Writing an exceptional job description is critical for filling a role. You need to ensure that you immediately capture someone’s attention when they see your job listing. Job posts aren’t just confined to your careers page —they travel. Job listings end up on numerous careers sites and can take on various unintended formats. These three tips will help you capture a candidate’s attention, no matter where someone is reading your job post.

We’ve spent a lot of time on this blog writing about how language change can affect the performance of your job listing. And while language is incredibly important for a well written job post, so is job description formatting. And much like the most powerful language in job posts, the most effective formatting patterns will change over time. The three tips below, are based on what is impacting job listing performance right now.

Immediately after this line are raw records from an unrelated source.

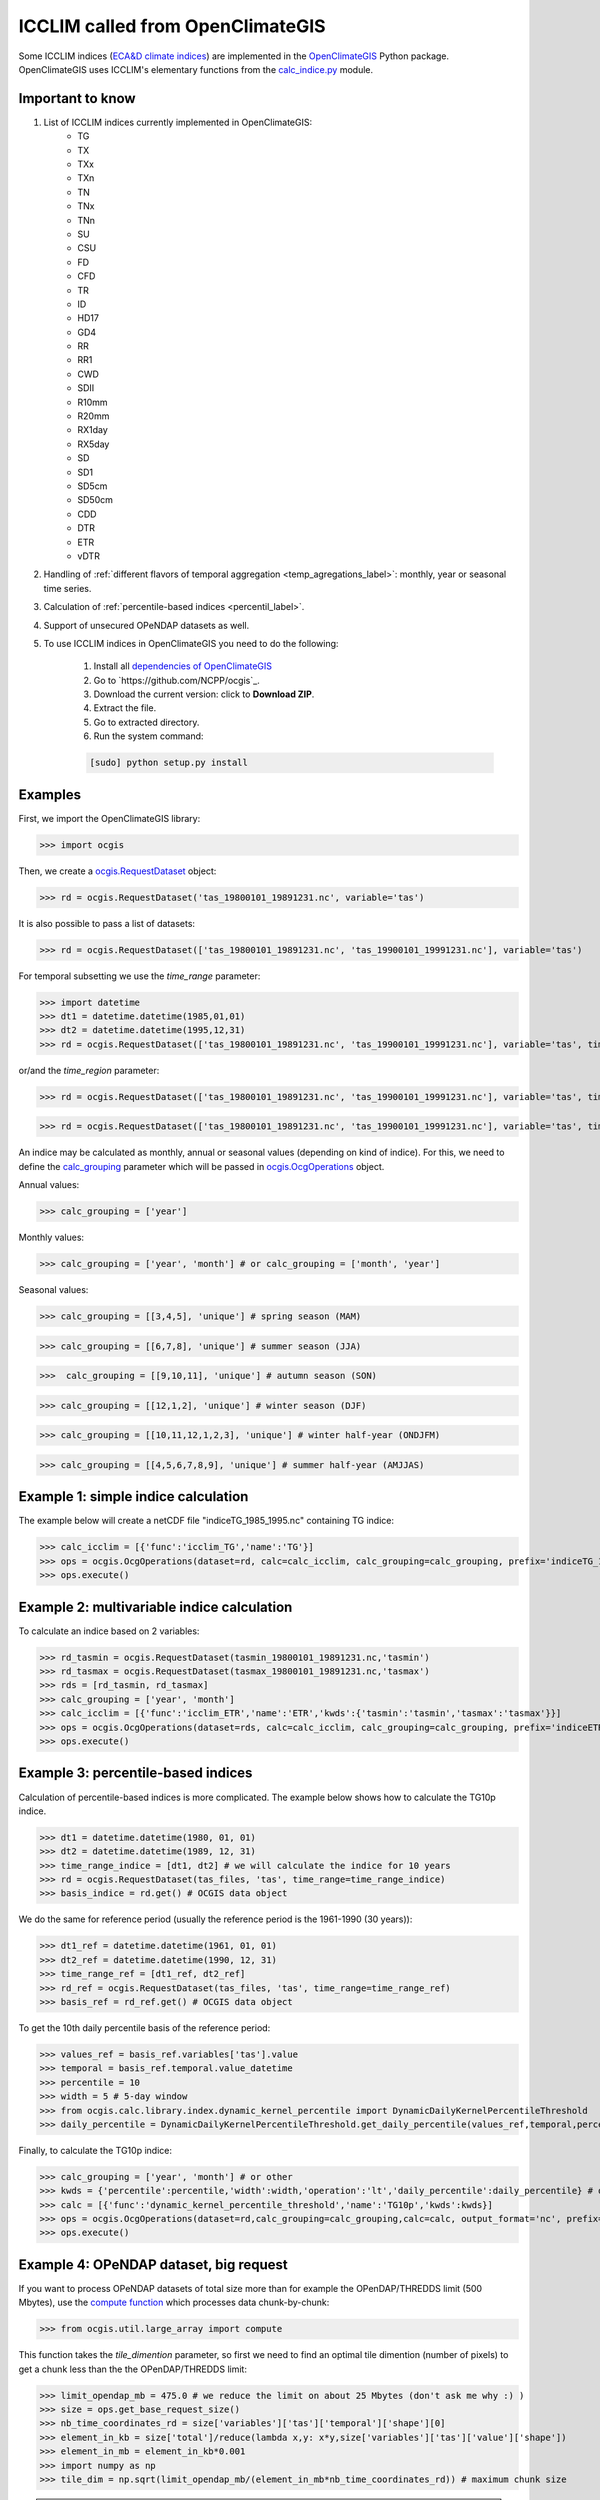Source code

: .. _icclim_ocgis:

ICCLIM called from OpenClimateGIS
==================================
Some ICCLIM indices (`ECA&D climate indices <http://eca.knmi.nl/documents/atbd.pdf>`_) are implemented in the `OpenClimateGIS <http://ncpp.github.io/ocgis/index.html>`_ Python package. OpenClimateGIS uses ICCLIM's
elementary functions from  the `calc_indice.py <https://github.com/tatarinova/icclim/blob/master/icclim/calc_indice.py>`_ module.

Important to know
-----------------
1. List of ICCLIM indices currently implemented in OpenClimateGIS:
    - TG
    - TX
    - TXx
    - TXn
    - TN
    - TNx
    - TNn
    - SU
    - CSU
    - FD
    - CFD
    - TR
    - ID
    - HD17
    - GD4
    - RR
    - RR1
    - CWD
    - SDII
    - R10mm
    - R20mm
    - RX1day
    - RX5day
    - SD
    - SD1
    - SD5cm
    - SD50cm
    - CDD
    
    - DTR
    - ETR
    - vDTR

2. Handling of :ref:`different flavors of temporal aggregation <temp_agregations_label>`: monthly, year or seasonal time series.
3. Calculation of :ref:`percentile-based indices <percentil_label>`.
4. Support of unsecured OPeNDAP datasets as well. 

5. To use ICCLIM indices in OpenClimateGIS you need to do the following:

    1. Install all `dependencies of OpenClimateGIS <https://www.earthsystemcog.org/projects/openclimategis/dependencies>`_ 
    2. Go to `https://github.com/NCPP/ocgis`_.
    3. Download the current version: click to **Download ZIP**.
    4. Extract the file.
    5. Go to extracted directory.
    6. Run the system command:

    .. code-block:: sh
        
        [sudo] python setup.py install

Examples
---------
First, we import the OpenClimateGIS library:

>>> import ocgis


Then, we create a `ocgis.RequestDataset <http://ncpp.github.io/ocgis/api.html#ocgis.RequestDataset>`_ object:

>>> rd = ocgis.RequestDataset('tas_19800101_19891231.nc', variable='tas')

It is also possible to pass a list of datasets:

>>> rd = ocgis.RequestDataset(['tas_19800101_19891231.nc', 'tas_19900101_19991231.nc'], variable='tas')

For temporal subsetting we use the *time_range* parameter:

>>> import datetime
>>> dt1 = datetime.datetime(1985,01,01)
>>> dt2 = datetime.datetime(1995,12,31)
>>> rd = ocgis.RequestDataset(['tas_19800101_19891231.nc', 'tas_19900101_19991231.nc'], variable='tas', time_range=[dt1, dt2])

or/and the *time_region* parameter:

>>> rd = ocgis.RequestDataset(['tas_19800101_19891231.nc', 'tas_19900101_19991231.nc'], variable='tas', time_region={'month':[6,7,8]})

>>> rd = ocgis.RequestDataset(['tas_19800101_19891231.nc', 'tas_19900101_19991231.nc'], variable='tas', time_region={'year':[1989,1990,1991],'month':[6,7,8]})


.. _temp_agregations_label:

An indice may be calculated as monthly, annual or seasonal values (depending on kind of indice).
For this, we need to define the `calc_grouping <http://ncpp.github.io/ocgis/api.html#calc-grouping-headline>`_ parameter
which will be passed in `ocgis.OcgOperations <http://ncpp.github.io/ocgis/api.html#ocgis.OcgOperations>`_ object.

Annual values:

>>> calc_grouping = ['year']

Monthly values:

>>> calc_grouping = ['year', 'month'] # or calc_grouping = ['month', 'year']

Seasonal values:

>>> calc_grouping = [[3,4,5], 'unique'] # spring season (MAM)

>>> calc_grouping = [[6,7,8], 'unique'] # summer season (JJA)

>>>  calc_grouping = [[9,10,11], 'unique'] # autumn season (SON)

>>> calc_grouping = [[12,1,2], 'unique'] # winter season (DJF)

>>> calc_grouping = [[10,11,12,1,2,3], 'unique'] # winter half-year (ONDJFM)

>>> calc_grouping = [[4,5,6,7,8,9], 'unique'] # summer half-year (AMJJAS)


Example 1: simple indice calculation
------------------------------------

The example below will create a netCDF file "indiceTG_1985_1995.nc" containing TG indice:

>>> calc_icclim = [{'func':'icclim_TG','name':'TG'}]
>>> ops = ocgis.OcgOperations(dataset=rd, calc=calc_icclim, calc_grouping=calc_grouping, prefix='indiceTG_1985_1995', output_format='nc', add_auxiliary_files=False)
>>> ops.execute()


Example 2: multivariable indice calculation
-------------------------------------------
To calculate an indice based on 2 variables:

>>> rd_tasmin = ocgis.RequestDataset(tasmin_19800101_19891231.nc,'tasmin')
>>> rd_tasmax = ocgis.RequestDataset(tasmax_19800101_19891231.nc,'tasmax')
>>> rds = [rd_tasmin, rd_tasmax]
>>> calc_grouping = ['year', 'month']
>>> calc_icclim = [{'func':'icclim_ETR','name':'ETR','kwds':{'tasmin':'tasmin','tasmax':'tasmax'}}]
>>> ops = ocgis.OcgOperations(dataset=rds, calc=calc_icclim, calc_grouping=calc_grouping, prefix='indiceETR_1980_1989', output_format='nc', add_auxiliary_files=False)
>>> ops.execute()

.. _percentil_label:

Example 3: percentile-based indices
-----------------------------------
Calculation of percentile-based indices is more complicated.
The example below shows how to calculate the TG10p indice.

>>> dt1 = datetime.datetime(1980, 01, 01)
>>> dt2 = datetime.datetime(1989, 12, 31)
>>> time_range_indice = [dt1, dt2] # we will calculate the indice for 10 years
>>> rd = ocgis.RequestDataset(tas_files, 'tas', time_range=time_range_indice)
>>> basis_indice = rd.get() # OCGIS data object

We do the same for reference period (usually the
reference period is the 1961-1990 (30 years)):

>>> dt1_ref = datetime.datetime(1961, 01, 01)
>>> dt2_ref = datetime.datetime(1990, 12, 31)
>>> time_range_ref = [dt1_ref, dt2_ref]
>>> rd_ref = ocgis.RequestDataset(tas_files, 'tas', time_range=time_range_ref)
>>> basis_ref = rd_ref.get() # OCGIS data object

To get the 10th daily percentile basis of the reference period:

>>> values_ref = basis_ref.variables['tas'].value
>>> temporal = basis_ref.temporal.value_datetime
>>> percentile = 10
>>> width = 5 # 5-day window
>>> from ocgis.calc.library.index.dynamic_kernel_percentile import DynamicDailyKernelPercentileThreshold
>>> daily_percentile = DynamicDailyKernelPercentileThreshold.get_daily_percentile(values_ref,temporal,percentile,width) # daily_percentile.shape = 366

Finally, to calculate the TG10p indice:

>>> calc_grouping = ['year', 'month'] # or other
>>> kwds = {'percentile':percentile,'width':width,'operation':'lt','daily_percentile':daily_percentile} # operation: lt = "less then", beacause we count the number of days < 10th percentile
>>> calc = [{'func':'dynamic_kernel_percentile_threshold','name':'TG10p','kwds':kwds}]
>>> ops = ocgis.OcgOperations(dataset=rd,calc_grouping=calc_grouping,calc=calc, output_format='nc', prefix='indiceTG10p_1980_1989', add_auxiliary_files=False)
>>> ops.execute()


Example 4: OPeNDAP dataset, big request
---------------------------------------
If you want to process OPeNDAP datasets of total size more than for example the OPenDAP/THREDDS limit (500 Mbytes),
use the `compute function <http://ncpp.github.io/ocgis/utility.html#ocgis.util.large_array.compute>`_ which processes data chunk-by-chunk:

>>> from ocgis.util.large_array import compute

This function takes the *tile_dimention* parameter,
so first we need to find an optimal tile dimention (number of pixels) to get a chunk less than the the OPenDAP/THREDDS limit:

>>> limit_opendap_mb = 475.0 # we reduce the limit on about 25 Mbytes (don't ask me why :) )
>>> size = ops.get_base_request_size()
>>> nb_time_coordinates_rd = size['variables']['tas']['temporal']['shape'][0]
>>> element_in_kb = size['total']/reduce(lambda x,y: x*y,size['variables']['tas']['value']['shape'])
>>> element_in_mb = element_in_kb*0.001
>>> import numpy as np
>>> tile_dim = np.sqrt(limit_opendap_mb/(element_in_mb*nb_time_coordinates_rd)) # maximum chunk size 

.. note:: Chunks are cut along the time axis, i.e. a maximum chunk size in pixels is **tile_dimention** x **tile_dimention** x **number_time_steps**.

.. figure:: /images/chunks.png
   :scale: 90%


Now we can use the compute function:

>>> rd = ocgis.RequestDataset(input_files, variable='tas', time_range=[dt1, dt2])
>>> ops = ocgis.OcgOperations(dataset=rd, calc=calc_icclim, calc_grouping=calc_grouping, prefix='indiceETR_1980_1989', add_auxiliary_files=False)
>>> compute(ops, tile_dimension=tile_dim)
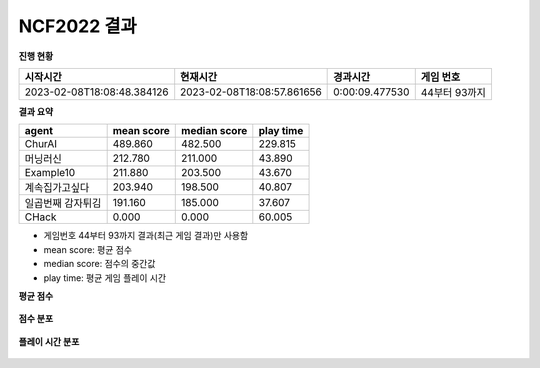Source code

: 
NCF2022 결과
===============
**진행 현황**

.. list-table::
   :header-rows: 1
 
   * - 시작시간
     - 현재시간
     - 경과시간
     - 게임 번호
   * - 2023-02-08T18:08:48.384126
     - 2023-02-08T18:08:57.861656
     - 0:00:09.477530
     - 44부터 93까지

**결과 요약**

.. list-table::
   :header-rows: 1

   * - agent
     - mean score
     - median score
     - play time
   * - ChurAI
     - 489.860
     - 482.500
     - 229.815
   * - 머닝러신
     - 212.780
     - 211.000
     - 43.890
   * - Example10
     - 211.880
     - 203.500
     - 43.670
   * - 계속집가고싶다
     - 203.940
     - 198.500
     - 40.807
   * - 일곱번째 감자튀김
     - 191.160
     - 185.000
     - 37.607
   * - CHack
     - 0.000
     - 0.000
     - 60.005

- 게임번호 44부터 93까지 결과(최근 게임 결과)만 사용함
- mean score: 평균 점수
- median score: 점수의 중간값
- play time: 평균 게임 플레이 시간

**평균 점수**

.. figure:: fig/mean_score.png
   :figwidth: 200

**점수 분포**

.. figure:: fig/median_score.png
   :figwidth: 200

**플레이 시간 분포**

.. figure:: fig/mean_play_time.png
   :figwidth: 200

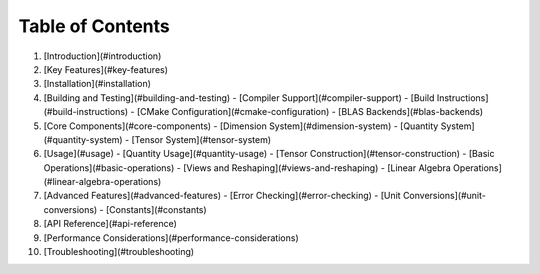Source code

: 
Table of Contents
=================

1. [Introduction](#introduction)
2. [Key Features](#key-features)
3. [Installation](#installation)
4. [Building and Testing](#building-and-testing)
   - [Compiler Support](#compiler-support)
   - [Build Instructions](#build-instructions)
   - [CMake Configuration](#cmake-configuration)
   - [BLAS Backends](#blas-backends)
5. [Core Components](#core-components)
   - [Dimension System](#dimension-system)
   - [Quantity System](#quantity-system)
   - [Tensor System](#tensor-system)
6. [Usage](#usage)
   - [Quantity Usage](#quantity-usage)
   - [Tensor Construction](#tensor-construction)
   - [Basic Operations](#basic-operations)
   - [Views and Reshaping](#views-and-reshaping)
   - [Linear Algebra Operations](#linear-algebra-operations)
7. [Advanced Features](#advanced-features)
   - [Error Checking](#error-checking)
   - [Unit Conversions](#unit-conversions)
   - [Constants](#constants)
8. [API Reference](#api-reference)
9. [Performance Considerations](#performance-considerations)
10. [Troubleshooting](#troubleshooting)

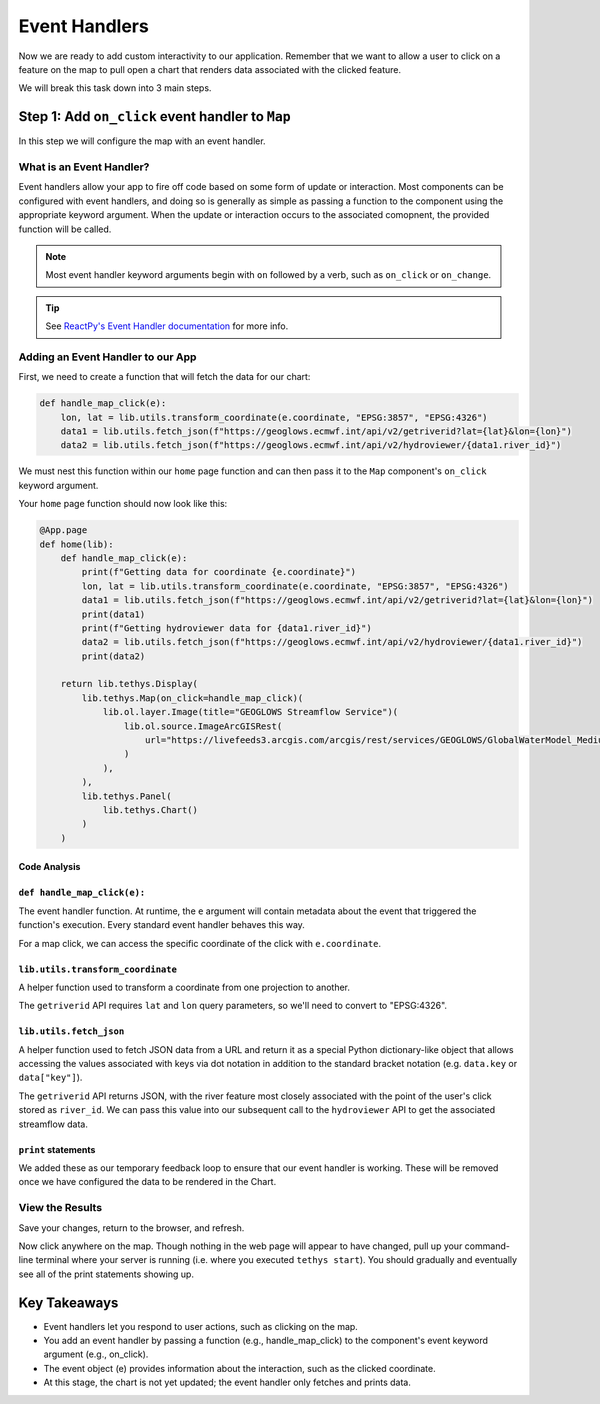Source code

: .. _component_app_basics_event_handlers:

**************
Event Handlers
**************

Now we are ready to add custom interactivity to our application. 
Remember that we want to allow a user to click on a feature on the map to pull open a chart that renders data associated with the clicked feature.

We will break this task down into 3 main steps.

Step 1: Add ``on_click`` event handler to ``Map``
==================================================

In this step we will configure the map with an event handler.

What is an Event Handler?
-------------------------

Event handlers allow your app to fire off code based on some form of update or interaction.
Most components can be configured with event handlers, and doing so is generally as simple as passing a function to the component using the appropriate keyword argument.
When the update or interaction occurs to the associated comopnent, the provided function will be called.

.. note::

    Most event handler keyword arguments begin with ``on`` followed by a verb, such as ``on_click`` or ``on_change``.

.. tip:: 
    
    See `ReactPy's Event Handler documentation <https://reactpy.dev/docs/guides/adding-interactivity/responding-to-events/index.html>`_ for more info.

Adding an Event Handler to our App
----------------------------------

First, we need to create a function that will fetch the data for our chart:

.. code-block:: python

    def handle_map_click(e):
        lon, lat = lib.utils.transform_coordinate(e.coordinate, "EPSG:3857", "EPSG:4326")
        data1 = lib.utils.fetch_json(f"https://geoglows.ecmwf.int/api/v2/getriverid?lat={lat}&lon={lon}")
        data2 = lib.utils.fetch_json(f"https://geoglows.ecmwf.int/api/v2/hydroviewer/{data1.river_id}")

We must nest this function within our ``home`` page function and can then pass it to the ``Map`` component's ``on_click`` keyword argument.

Your ``home`` page function should now look like this:

.. code-block:: python

    @App.page
    def home(lib):
        def handle_map_click(e):
            print(f"Getting data for coordinate {e.coordinate}")
            lon, lat = lib.utils.transform_coordinate(e.coordinate, "EPSG:3857", "EPSG:4326")
            data1 = lib.utils.fetch_json(f"https://geoglows.ecmwf.int/api/v2/getriverid?lat={lat}&lon={lon}")
            print(data1)
            print(f"Getting hydroviewer data for {data1.river_id}")
            data2 = lib.utils.fetch_json(f"https://geoglows.ecmwf.int/api/v2/hydroviewer/{data1.river_id}")
            print(data2)

        return lib.tethys.Display(
            lib.tethys.Map(on_click=handle_map_click)(
                lib.ol.layer.Image(title="GEOGLOWS Streamflow Service")(
                    lib.ol.source.ImageArcGISRest(
                        url="https://livefeeds3.arcgis.com/arcgis/rest/services/GEOGLOWS/GlobalWaterModel_Medium/MapServer"
                    )
                ),
            ),
            lib.tethys.Panel(
                lib.tethys.Chart()
            )
        )

Code Analysis
^^^^^^^^^^^^^

``def handle_map_click(e):``
^^^^^^^^^^^^^^^^^^^^^^^^^^^^

The event handler function. At runtime, the ``e`` argument will contain metadata about the event that triggered the function's execution.
Every standard event handler behaves this way.

For a map click, we can access the specific coordinate of the click with ``e.coordinate``.

``lib.utils.transform_coordinate``
^^^^^^^^^^^^^^^^^^^^^^^^^^^^^^^^^^

A helper function used to transform a coordinate from one projection to another.

The ``getriverid`` API requires ``lat`` and ``lon`` query parameters, so we'll need to convert to "EPSG:4326".

``lib.utils.fetch_json``
^^^^^^^^^^^^^^^^^^^^^^^^

A helper function used to fetch JSON data from a URL and return it as a special Python dictionary-like object that allows accessing the values associated with keys via dot notation in addition to the standard bracket notation (e.g. ``data.key`` or ``data["key"]``).

The ``getriverid`` API returns JSON, with the river feature most closely associated with the point of the user's click stored as ``river_id``. We can pass this value into our subsequent call to the ``hydroviewer`` API to get the associated streamflow data.

``print`` statements
^^^^^^^^^^^^^^^^^^^^

We added these as our temporary feedback loop to ensure that our event handler is working. These will be removed once we have configured the data to be rendered in the Chart.

View the Results
----------------

Save your changes, return to the browser, and refresh.

Now click anywhere on the map. 
Though nothing in the web page will appear to have changed, pull up your command-line terminal where your server is running (i.e. where you executed ``tethys start``).
You should gradually and eventually see all of the print statements showing up.

Key Takeaways
=============

- Event handlers let you respond to user actions, such as clicking on the map.
- You add an event handler by passing a function (e.g., handle_map_click) to the component's event keyword argument (e.g., on_click).
- The event object (e) provides information about the interaction, such as the clicked coordinate.
- At this stage, the chart is not yet updated; the event handler only fetches and prints data.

1. Build your bullets—carefully

Nothing changes an initial impression of a job listing more than its visual layout. One of the biggest factors of visual layout is bulleted content. On the whole, Textio’s predictive engine currently shows that the best listings contain about one-third bulleted content. If you have too many bullets, you’ll tend to turn off women, too few and you’ll turn off men.

What the data tells us today: By having a third of the job post bulleted, you’re right in the sweet spot for all job seekers.

2. Job posts in 140 characters? Not so fast

Have you tried tweetable job posts? Well, this idea is taking the “shorter is better” trend a little too far, but data does show that job listings that are overly-long cause a statistically significant drop off in the number of applicants. That said, if they’re too short, you don’t have enough meat to engage people.

What the data tells us today: There’s actually an optimum for length that’s between 300–700 words. Aim for that and you’re in the clear.

3. Sentence length is significant

How long is the average English sentence? No surprise; it varies. For website copy you might choose 25 words per sentence, but if you’re writing a billboard advertisement it is six words or less. Job posts fall somewhere in the middle.

What the data tells us today: On average, the best posts today have 13 words per sentence.

Time is not on your side

Keep in mind that these tips are based on data that shows what’s performing well right now. In fact, Textio has found that within the last twelve months, the highest performing job posts have gotten even shorter, and so has the optimal sentence length. Job seekers react better to shorter sentences now than they did at the beginning of 2016. Only with a predictive engine that is constantly learning from 10 million job posts per month can you conclusively say how applicants will react to a listing in today’s market. Smart recruiters know how to stay on trend.